Namun, saat pandemi langkah SACTI Club mengalami sedikit perubahan. Karena tidak adanya kejuaraan saat pandemi, SACTI Club malah banyak melahirkan wasit nasional dan internasional, termasuk melahirkan pelatih.
Selain itu, SACTI Club juga mulai fokus pada pembinaan. Pandemi membuat atlet yang ada di atasnya butuh regenerasi.
“Sebelum pandemi kita ikut Kejurda, Pelatda, poomsae, hingga kyurgi. Setiap klub punya target, saat pandemi semua terhenti sementara atlet yang di Kejurda dan Pelatda ketika mulai lagi, masih berada di atas dan yang di bawahnya juga harus dikembangkan,” cerita Temy.
“Sekarang kita sedang proses pengembangan, istilahnya development. Makanya pas kemarin kita ujian kenaikan tingkat itu ada 1400. di Wilayah Provinsi lain saja harus tunggu enam bulan untuk jumlah segitu, kita cukup satu ujian saja,” kata Temy.

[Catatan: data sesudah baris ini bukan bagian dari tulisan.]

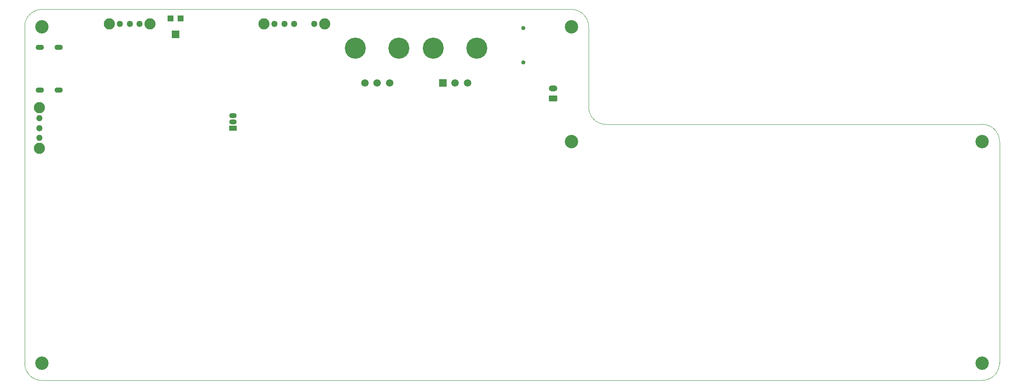
<source format=gbr>
%TF.GenerationSoftware,KiCad,Pcbnew,(6.0.7)*%
%TF.CreationDate,2023-07-28T14:32:25-04:00*%
%TF.ProjectId,Stylophone,5374796c-6f70-4686-9f6e-652e6b696361,rev?*%
%TF.SameCoordinates,Original*%
%TF.FileFunction,Soldermask,Bot*%
%TF.FilePolarity,Negative*%
%FSLAX46Y46*%
G04 Gerber Fmt 4.6, Leading zero omitted, Abs format (unit mm)*
G04 Created by KiCad (PCBNEW (6.0.7)) date 2023-07-28 14:32:25*
%MOMM*%
%LPD*%
G01*
G04 APERTURE LIST*
G04 Aperture macros list*
%AMRoundRect*
0 Rectangle with rounded corners*
0 $1 Rounding radius*
0 $2 $3 $4 $5 $6 $7 $8 $9 X,Y pos of 4 corners*
0 Add a 4 corners polygon primitive as box body*
4,1,4,$2,$3,$4,$5,$6,$7,$8,$9,$2,$3,0*
0 Add four circle primitives for the rounded corners*
1,1,$1+$1,$2,$3*
1,1,$1+$1,$4,$5*
1,1,$1+$1,$6,$7*
1,1,$1+$1,$8,$9*
0 Add four rect primitives between the rounded corners*
20,1,$1+$1,$2,$3,$4,$5,0*
20,1,$1+$1,$4,$5,$6,$7,0*
20,1,$1+$1,$6,$7,$8,$9,0*
20,1,$1+$1,$8,$9,$2,$3,0*%
G04 Aperture macros list end*
%TA.AperFunction,Profile*%
%ADD10C,0.100000*%
%TD*%
%ADD11C,2.250000*%
%ADD12C,1.300000*%
%ADD13C,2.700000*%
%ADD14C,0.850000*%
%ADD15C,1.500000*%
%ADD16C,4.260000*%
%ADD17R,1.500000X1.500000*%
%ADD18R,1.500000X1.050000*%
%ADD19O,1.500000X1.050000*%
%ADD20RoundRect,0.250000X0.625000X-0.350000X0.625000X0.350000X-0.625000X0.350000X-0.625000X-0.350000X0*%
%ADD21O,1.750000X1.200000*%
%ADD22O,1.700000X1.100000*%
%ADD23R,1.200000X1.200000*%
%ADD24R,1.600000X1.500000*%
G04 APERTURE END LIST*
D10*
X26000000Y-85500000D02*
X132974874Y-85500000D01*
X26000000Y-85500000D02*
G75*
G03*
X22500000Y-89000000I0J-3500000D01*
G01*
X216000000Y-160480000D02*
X26000000Y-160500000D01*
X216000000Y-108720000D02*
X139974874Y-108740000D01*
X216000000Y-160480000D02*
G75*
G03*
X219500000Y-156980000I0J3500000D01*
G01*
X136474900Y-105240000D02*
G75*
G03*
X139974874Y-108740000I3500000J0D01*
G01*
X22500000Y-157000000D02*
G75*
G03*
X26000000Y-160500000I3500000J0D01*
G01*
X136474874Y-89000000D02*
X136474874Y-105240000D01*
X219500000Y-112220000D02*
G75*
G03*
X216000000Y-108720000I-3500000J0D01*
G01*
X22500000Y-89000000D02*
X22500000Y-157000000D01*
X136474900Y-89000000D02*
G75*
G03*
X132974874Y-85500000I-3500000J0D01*
G01*
X219500000Y-156980000D02*
X219500000Y-112220000D01*
D11*
%TO.C,SW2*%
X39650000Y-88396360D03*
X47850000Y-88396360D03*
D12*
X41750000Y-88396360D03*
X43750000Y-88396360D03*
X45750000Y-88396360D03*
%TD*%
D13*
%TO.C,H3*%
X216000000Y-156980000D03*
%TD*%
D14*
%TO.C,J28*%
X123250000Y-96250000D03*
X123250000Y-89250000D03*
%TD*%
D13*
%TO.C,H2*%
X26000000Y-157000000D03*
%TD*%
D15*
%TO.C,VR1*%
X91250000Y-100375000D03*
X93750000Y-100375000D03*
X96250000Y-100375000D03*
D16*
X89350000Y-93375000D03*
X98150000Y-93375000D03*
%TD*%
D13*
%TO.C,H4*%
X216000000Y-112220000D03*
%TD*%
%TO.C,H6*%
X132974874Y-89000000D03*
%TD*%
D11*
%TO.C,SW1*%
X25500000Y-113600000D03*
X25500000Y-105400000D03*
D12*
X25500000Y-111500000D03*
X25500000Y-109500000D03*
X25500000Y-107500000D03*
%TD*%
D17*
%TO.C,VR2*%
X107000000Y-100375000D03*
D15*
X109500000Y-100375000D03*
X112000000Y-100375000D03*
D16*
X105100000Y-93375000D03*
X113900000Y-93375000D03*
%TD*%
D18*
%TO.C,Q1*%
X64570000Y-109520000D03*
D19*
X64570000Y-108250000D03*
X64570000Y-106980000D03*
%TD*%
D11*
%TO.C,SW3*%
X70900000Y-88396360D03*
X83100000Y-88396360D03*
D12*
X73000000Y-88396360D03*
X75000000Y-88396360D03*
X77000000Y-88396360D03*
X81000000Y-88396360D03*
%TD*%
D20*
%TO.C,J27*%
X129274874Y-103500000D03*
D21*
X129274874Y-101500000D03*
%TD*%
D13*
%TO.C,H5*%
X132974874Y-112220000D03*
%TD*%
%TO.C,H1*%
X26000000Y-89000000D03*
%TD*%
D22*
%TO.C,J1*%
X25600000Y-93180000D03*
X29400000Y-101820000D03*
X25600000Y-101820000D03*
X29400000Y-93180000D03*
%TD*%
D23*
%TO.C,RV1*%
X52000000Y-87300000D03*
D24*
X53000000Y-90550000D03*
D23*
X54000000Y-87300000D03*
%TD*%
M02*

</source>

Pandemi usai, SACTI Club kembali mengikuti beberapa kejuaraan lagi. Mereka kembali aktif di Liga Taekwondo DKI lalu kejuaraan-kejuaraan di wilayah Tangsel. Namun, mereka masih mencoba kembali meraih prestasi kembali.
SACTI Club memang cukup selektif dalam mengikuti kejuaraan. Tidak setiap ada kejuaraan yang ada di DKI ataupun Jabodetabek diikuti.
“Kalau kejuaraan nasional, kita lihat dulu penyelenggaranya. Kalau sekarang kejuaraan yang berjenjang itu ada POPDA, PORDA, POPNAS, PORNAS, dan penyelenggaranya harus dari PBTI, Pengprov TI atau Pengkot TI,” jelas Temy.
Temy tidak memungkiri antusiasme Taekwondo di DKI Jakarta ini sangat luar biasa. Ia melihat setiap pekan pasti ada kejuraan Taekwondo berlabel nasional.
Ia menilai satu sisi ini sangat bagus karena sebagai pengalaman bagi atlet untuk belajar. Namun, di satu sisi lagi hal tersebut menjadikan atlet bertanding tanpa persiapan.
Pasalnya, banyak kejuaraan saat ini menerapkan dua program yakni kelas pemula dan prestasi. Untuk pemula biasanya atlet dicarikan lawan yang tingginya sama dan bertanding satu rondenya 45 detik setelah itu mendapat medali.
“Dulu bisa dua bulan persiapan, lama memang tetapi saat bertanding mereka sudah matang. Kita programnya seperti itu, latihan dulu, tunjukkan yang terbaik di latihan, baru bertanding,” kata Temy.
“Kalau kelas prestasi itu bagus, biasanya mereka berjenjang, tetapi kalau pemula terlalu banyak. Satu rondenya 45 detik, banyak juga yang mengejar prestasi misalnya kalah 10 kali dapat perak 10 kali,” tambah Temy.
SACTI Club tidak selalu mengirimkan atletnya, khususnya pemula. Mereka memiliki kebijakan yang tak melulu tentang prestasi.
Klub ingin atletnya berkembang sehingga nantinya bisa bertanding dengan jenjang yang lebih tinggi secara bertahap.
“Kita di sini kasih aturan untuk ikut kejuraan pemula itu maksimal dua kali. Misalnya sang anak satu kali ikut dapat emas dan keduanya dapat emas, berikutnya harus ikut prestasi,” ucap Temy.
Temy tak masalah atletnya kalah 3-4 kali dalam kelas prestasi. Ia mengatakan bahwa satu perunggu di kelas prestasi itu nilainya lebih mahal dibanding banyak medali di pemula.
SACTI Club, dijelaskan Temy, selalu memiliki target jangka panjang dan bertahap. Inilah yang menjadi dasar SACTI Club membentuk klub Taekwondo dan sudah bertahan selama 49 tahun.
Kita berpikirnya jangka panjang. Dimulai dari sabuk putih lalu ke kuning, nanti lanjut menggunakan body protector dan akan berlatih di GOR bagi yang sudah disiapkan untuk kejuaraan-kejuaraan,” tutup Temy.